It's not always easy for adult children to talk to their aging parents about the future. Conversations about health and finances can make families uncomfortable, and even cause fear. But not having a plan in place can result in a stressful situation for everyone down the line, and could leave children with the burden of making decisions on their parents' behalf without a good understanding of their wishes.
When your family gets together for the holidays, it can be a great time to take note of how your parents are doing and may even be an opportunity start this very important conversation. But how do you begin and what should you cover?
When to start a conversation
Too often, adults don't think about planning for their parents' future until there's a problem.
“It's critical to have these conversations when your parents are relatively healthy instead of during an emergency or sudden hospitalization," said Catherine Hodder, Esq., an estate planning attorney and author of Estate Planning for the Sandwich Generation: How to Help Your Parents and Protect Your Kids.
Your parents' needs can change gradually or in an instant. So the sooner you start talking to them about their future, the better prepared you'll both be when things do change.
How to start a conversation with aging parents
For many adult children, finding the right way to bring up tricky subjects is a major stumbling block. The right setting and approach can make all the difference.
Start the conversation in person, in a relaxed setting where you can talk without interruptions. Although the holidays might be the time when your family is all together, your parents may not wish to talk about their changing needs in front of the whole family. Try and find some one-on-one time to talk.
Approach the conversation with an open mind. You might use your own financial and estate planning experiences as a conversation starter.
“A great tip is to ask your parents' opinions," Hodder says. “Parents love to give advice. Tell your parents that you are looking into life insurance and long-term care insurance. Ask them if they have these types of insurance policies or if they considered them."
What topics to cover
Hodder says there are four main subjects to discuss.
“Talk about their health and who will make healthcare decisions for them if they can't," Hodder says.
Ask your parents if they have a living will, durable power of attorney, or advance directive, that can facilitate health-related decisions in the event the parent is unable to do so.
A durable power of attorney doesn't have to be a complicated legal document. You can ask your parents' doctor or hospital to provide a form or download the forms used in your state from the National Hospice and Palliative Care Organization.
According to a 2017 report from Fannie Mae and the Urban Institute, roughly two-thirds of homeowners age 65 and older own their home without a mortgage.
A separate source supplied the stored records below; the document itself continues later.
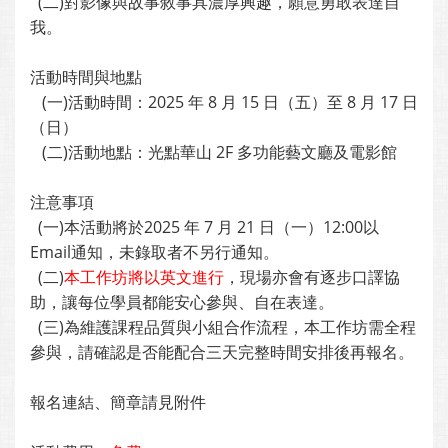
(二)對影像與故事敘事具濃厚興趣，願意勇敢表達自
我。
活動時間與地點
(一)活動時間：2025 年 8 月 15 日（五）至 8 月 17 日
（日）
(二)活動地點：光點華山 2F 多功能藝文廳及電影館
注意事項
(一)本活動將於2025 年 7 月 21 日（一）12:00以
Email通知，未錄取者不另行通知。
(二)
本工作坊將以英文進行
，現場亦會有逐步口譯協
助，讓每位學員都能安心參與、自在表達。
(三)為維護課程品質與小組合作流程，本工作坊需全程
參與，請確認是否能配合三天完整時間安排後再報名。
報名連結、簡章請見附件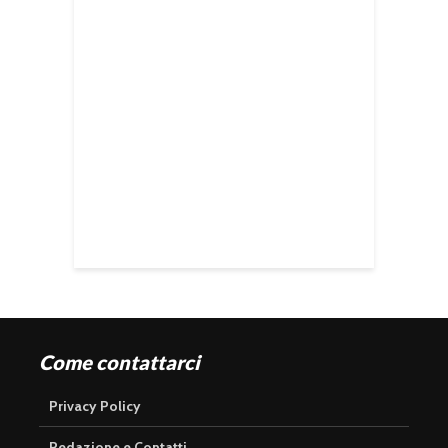
Come contattarci
Privacy Policy
Redazione e Contatti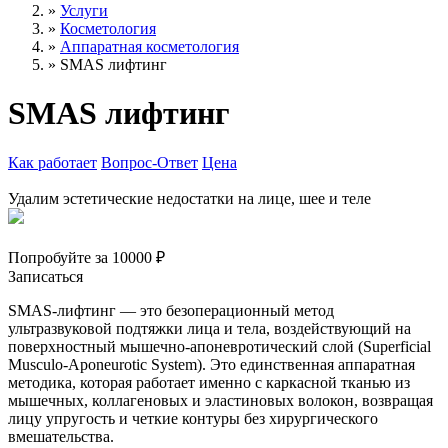
»
Услуги
»
Косметология
»
Аппаратная косметология
»
SMAS лифтинг
SMAS лифтинг
Как работает
Вопрос-Ответ
Цена
Удалим эстетические недостатки на лице, шее и теле
Попробуйте за 10000 ₽
Записаться
SMAS-лифтинг — это безоперационный метод
ультразвуковой подтяжки лица и тела, воздействующий на
поверхностный мышечно-апоневротический слой (Superficial
Musculo-Aponeurotic System). Это единственная аппаратная
методика, которая работает именно с каркасной тканью из
мышечных, коллагеновых и эластиновых волокон, возвращая
лицу упругость и четкие контуры без хирургического
вмешательства.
If a significant portion of your parents' net worth is tied up in their home, they may need to tap that equity to supplement their retirement income.
Patti Black, a Certified Financial Planner who also helped take care of her mother before she died and now helps care for her 87-year-old father, recommends asking your parents about how their bills are paid. “If there are multiple bank accounts, what account is used to pay bills? What income, if any, is regularly deposited in the bank account and what bills are automatically drafted? Are there periodic expenses, like insurance premiums or real estate taxes, paid for via check?"
“Talk about where they plan on living out their years (and backup plans)," Hodder says.
A good way to start this is to ask them to describe what “successful aging" looks like. How do they see themselves living in the short, medium and long terms?
According to AARP, roughly 90 percent of adults age 65 or older want to “age in place" in their homes or communities. If your parents want to stay in their home as long as possible, they might need home modifications or services that help them live independently. Again, releasing some home equity may help with this.
If the conversation is open and frank, you may be able to discuss funeral arrangements.
Ask your parents whether they want to be buried or cremated and where they want their remains placed. Get their input on the memorial service. Would they like special music, flowers, poems or scriptures?
It's also ok to leave the conversation open and continue it at another time. “When talking to your parents about the future, remember it is a marathon, not a sprint," Hodder said. “It will take several small conversations to cover important information."
These topics aren't pleasant to discuss, but talking to your parents will help eliminate the problems that can arise when your once-independent parent needs help.